> **Saved data entries**:
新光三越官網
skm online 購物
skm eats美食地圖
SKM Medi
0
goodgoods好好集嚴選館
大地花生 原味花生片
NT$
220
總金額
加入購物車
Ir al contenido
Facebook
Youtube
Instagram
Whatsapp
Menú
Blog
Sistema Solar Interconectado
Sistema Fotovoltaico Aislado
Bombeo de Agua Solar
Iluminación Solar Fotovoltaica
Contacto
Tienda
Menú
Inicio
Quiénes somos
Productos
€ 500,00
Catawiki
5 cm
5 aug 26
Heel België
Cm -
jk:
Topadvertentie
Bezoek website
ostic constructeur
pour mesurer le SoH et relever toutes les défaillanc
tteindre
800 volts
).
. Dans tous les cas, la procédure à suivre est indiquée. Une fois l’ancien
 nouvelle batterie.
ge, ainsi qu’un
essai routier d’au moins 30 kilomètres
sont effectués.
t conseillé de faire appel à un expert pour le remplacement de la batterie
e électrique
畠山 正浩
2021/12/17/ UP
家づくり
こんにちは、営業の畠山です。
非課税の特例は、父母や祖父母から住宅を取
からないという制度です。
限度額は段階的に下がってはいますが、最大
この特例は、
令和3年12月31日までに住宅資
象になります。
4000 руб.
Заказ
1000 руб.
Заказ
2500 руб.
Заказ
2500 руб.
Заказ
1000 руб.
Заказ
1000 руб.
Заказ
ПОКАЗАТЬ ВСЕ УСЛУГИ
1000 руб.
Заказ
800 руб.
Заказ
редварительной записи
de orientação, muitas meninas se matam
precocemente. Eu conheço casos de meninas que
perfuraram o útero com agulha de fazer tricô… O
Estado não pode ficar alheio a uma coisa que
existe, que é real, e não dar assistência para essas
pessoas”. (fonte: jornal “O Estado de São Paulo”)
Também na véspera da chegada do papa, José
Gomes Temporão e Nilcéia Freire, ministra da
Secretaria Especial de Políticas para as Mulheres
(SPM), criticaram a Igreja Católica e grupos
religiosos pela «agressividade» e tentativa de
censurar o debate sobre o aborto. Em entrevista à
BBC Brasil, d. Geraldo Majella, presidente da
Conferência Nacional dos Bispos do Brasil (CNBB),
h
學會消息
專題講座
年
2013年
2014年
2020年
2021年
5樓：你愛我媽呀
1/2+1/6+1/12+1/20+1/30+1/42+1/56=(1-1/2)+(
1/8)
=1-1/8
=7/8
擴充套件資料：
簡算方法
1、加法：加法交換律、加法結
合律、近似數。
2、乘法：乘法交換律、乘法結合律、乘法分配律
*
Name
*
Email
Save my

* * *

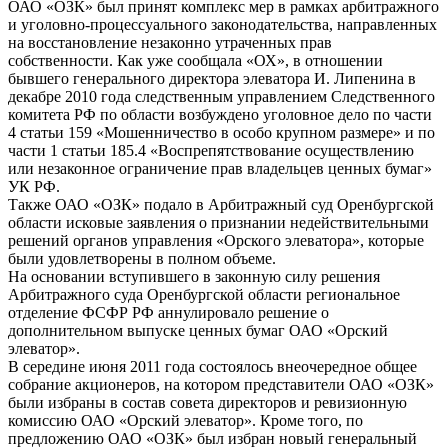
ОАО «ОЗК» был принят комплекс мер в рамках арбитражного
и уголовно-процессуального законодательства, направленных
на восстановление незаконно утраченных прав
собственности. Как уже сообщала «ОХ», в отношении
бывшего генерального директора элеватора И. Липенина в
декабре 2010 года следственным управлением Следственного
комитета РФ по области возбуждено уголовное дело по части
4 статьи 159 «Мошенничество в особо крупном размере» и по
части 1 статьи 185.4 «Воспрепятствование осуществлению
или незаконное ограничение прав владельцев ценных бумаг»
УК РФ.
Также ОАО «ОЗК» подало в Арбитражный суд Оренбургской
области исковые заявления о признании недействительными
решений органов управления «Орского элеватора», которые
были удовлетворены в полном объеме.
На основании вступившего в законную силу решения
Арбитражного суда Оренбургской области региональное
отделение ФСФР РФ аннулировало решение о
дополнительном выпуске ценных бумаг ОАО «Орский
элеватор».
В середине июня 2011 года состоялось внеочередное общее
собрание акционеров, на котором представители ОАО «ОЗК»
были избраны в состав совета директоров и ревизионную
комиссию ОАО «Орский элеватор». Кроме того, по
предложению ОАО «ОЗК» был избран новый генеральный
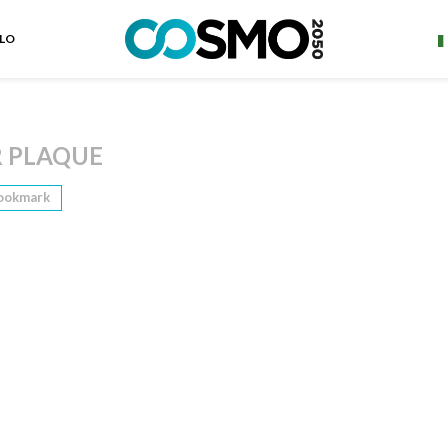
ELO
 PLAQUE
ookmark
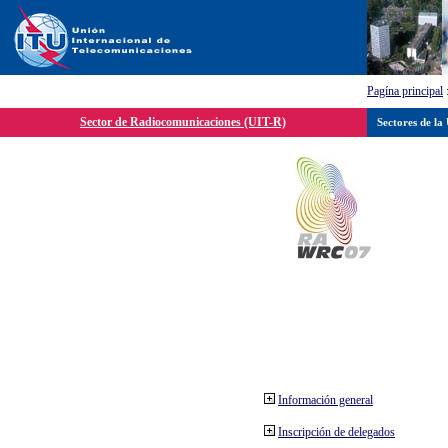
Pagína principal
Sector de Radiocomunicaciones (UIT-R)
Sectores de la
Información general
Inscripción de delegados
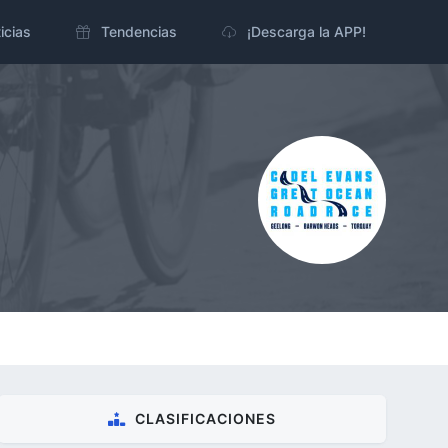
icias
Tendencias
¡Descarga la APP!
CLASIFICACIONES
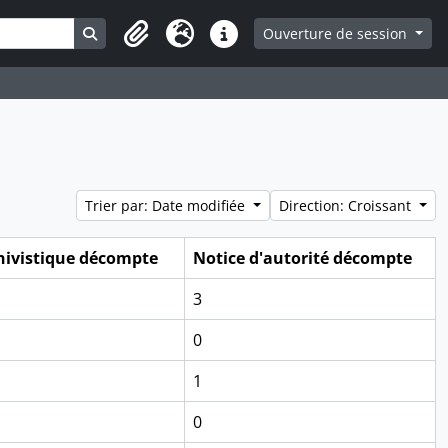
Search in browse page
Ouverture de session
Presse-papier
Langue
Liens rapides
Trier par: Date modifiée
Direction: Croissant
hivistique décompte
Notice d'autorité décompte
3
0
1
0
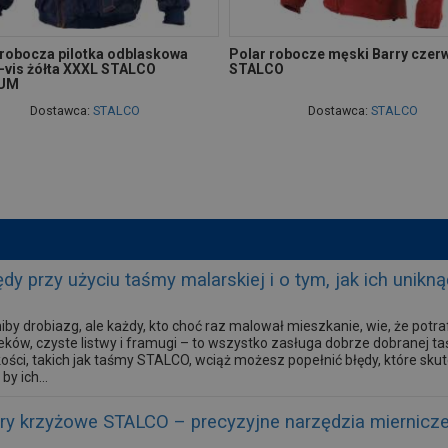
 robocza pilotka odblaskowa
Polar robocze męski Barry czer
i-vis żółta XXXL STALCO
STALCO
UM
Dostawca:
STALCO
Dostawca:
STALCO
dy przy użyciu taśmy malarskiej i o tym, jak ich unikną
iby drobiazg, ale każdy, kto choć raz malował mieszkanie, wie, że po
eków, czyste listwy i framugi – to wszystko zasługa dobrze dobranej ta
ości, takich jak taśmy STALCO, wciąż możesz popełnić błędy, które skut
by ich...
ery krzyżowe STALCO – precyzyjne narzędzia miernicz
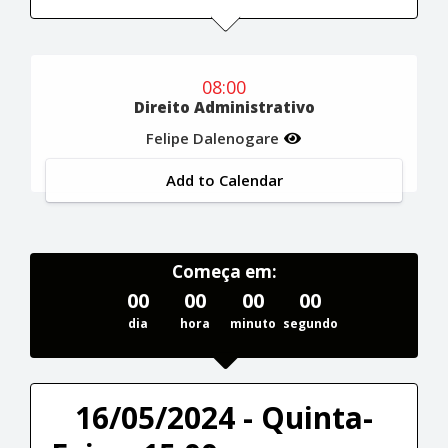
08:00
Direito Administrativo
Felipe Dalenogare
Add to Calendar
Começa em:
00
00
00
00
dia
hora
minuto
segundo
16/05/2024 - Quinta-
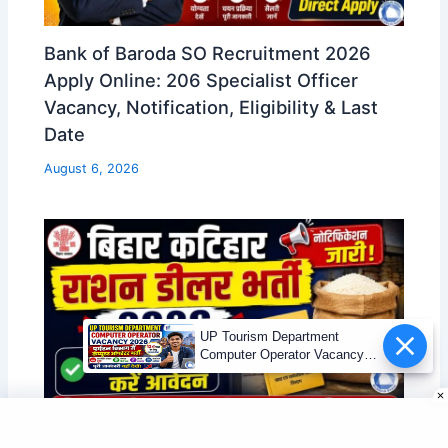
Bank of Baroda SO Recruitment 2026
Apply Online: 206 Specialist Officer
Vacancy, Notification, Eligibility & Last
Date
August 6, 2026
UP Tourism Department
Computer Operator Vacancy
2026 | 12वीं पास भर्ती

* * *

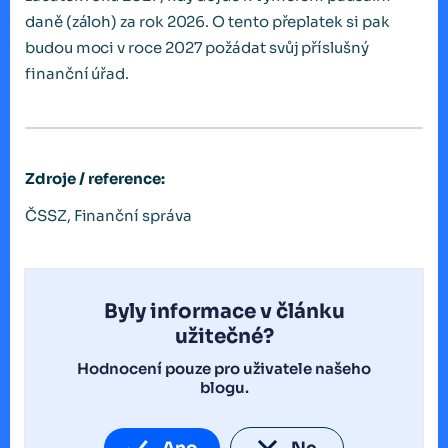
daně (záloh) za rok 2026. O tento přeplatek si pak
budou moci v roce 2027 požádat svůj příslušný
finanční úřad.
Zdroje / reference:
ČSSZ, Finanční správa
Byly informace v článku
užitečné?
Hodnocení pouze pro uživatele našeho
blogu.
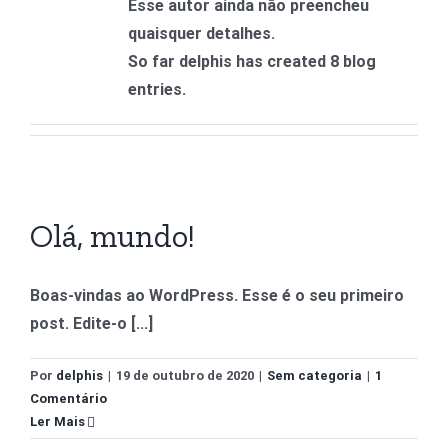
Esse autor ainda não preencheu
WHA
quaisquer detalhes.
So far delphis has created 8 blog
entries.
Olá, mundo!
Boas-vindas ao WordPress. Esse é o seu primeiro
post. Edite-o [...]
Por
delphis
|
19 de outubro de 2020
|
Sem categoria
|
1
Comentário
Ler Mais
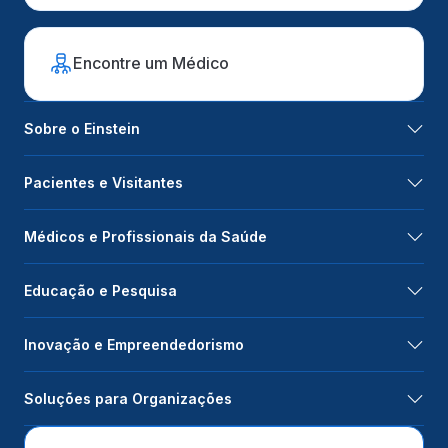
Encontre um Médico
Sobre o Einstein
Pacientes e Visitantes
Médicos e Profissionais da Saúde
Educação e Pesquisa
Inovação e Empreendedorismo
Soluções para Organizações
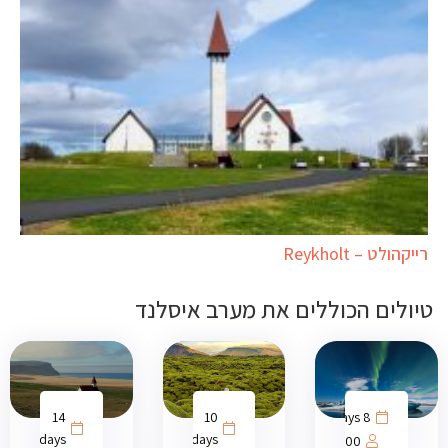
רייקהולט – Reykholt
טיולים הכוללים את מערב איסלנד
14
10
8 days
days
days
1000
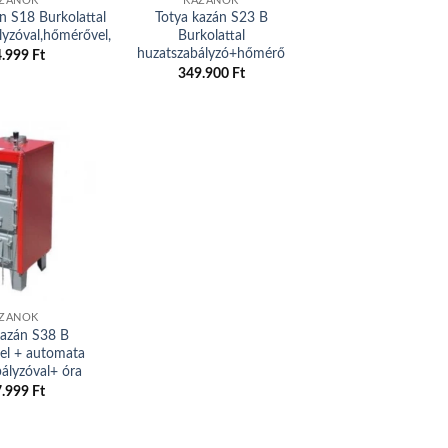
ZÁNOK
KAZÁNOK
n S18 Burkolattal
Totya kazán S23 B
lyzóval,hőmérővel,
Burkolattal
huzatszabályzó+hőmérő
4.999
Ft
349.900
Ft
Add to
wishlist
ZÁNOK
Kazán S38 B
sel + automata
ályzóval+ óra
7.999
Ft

> **Work to complete**: Change "следственным управлением" to "следственным отделом" in the stretch from the line containing "в рамках арбитражного" through the line containing "части 1 статьи", then write out those lines again with everything else left as it is.

> **Solution**:
ОАО «ОЗК» был принят комплекс мер в рамках арбитражного
и уголовно-процессуального законодательства, направленных
на восстановление незаконно утраченных прав
собственности. Как уже сообщала «ОХ», в отношении
бывшего генерального директора элеватора И. Липенина в
декабре 2010 года следственным отделом Следственного
комитета РФ по области возбуждено уголовное дело по части
4 статьи 159 «Мошенничество в особо крупном размере» и по
части 1 статьи 185.4 «Воспрепятствование осуществлению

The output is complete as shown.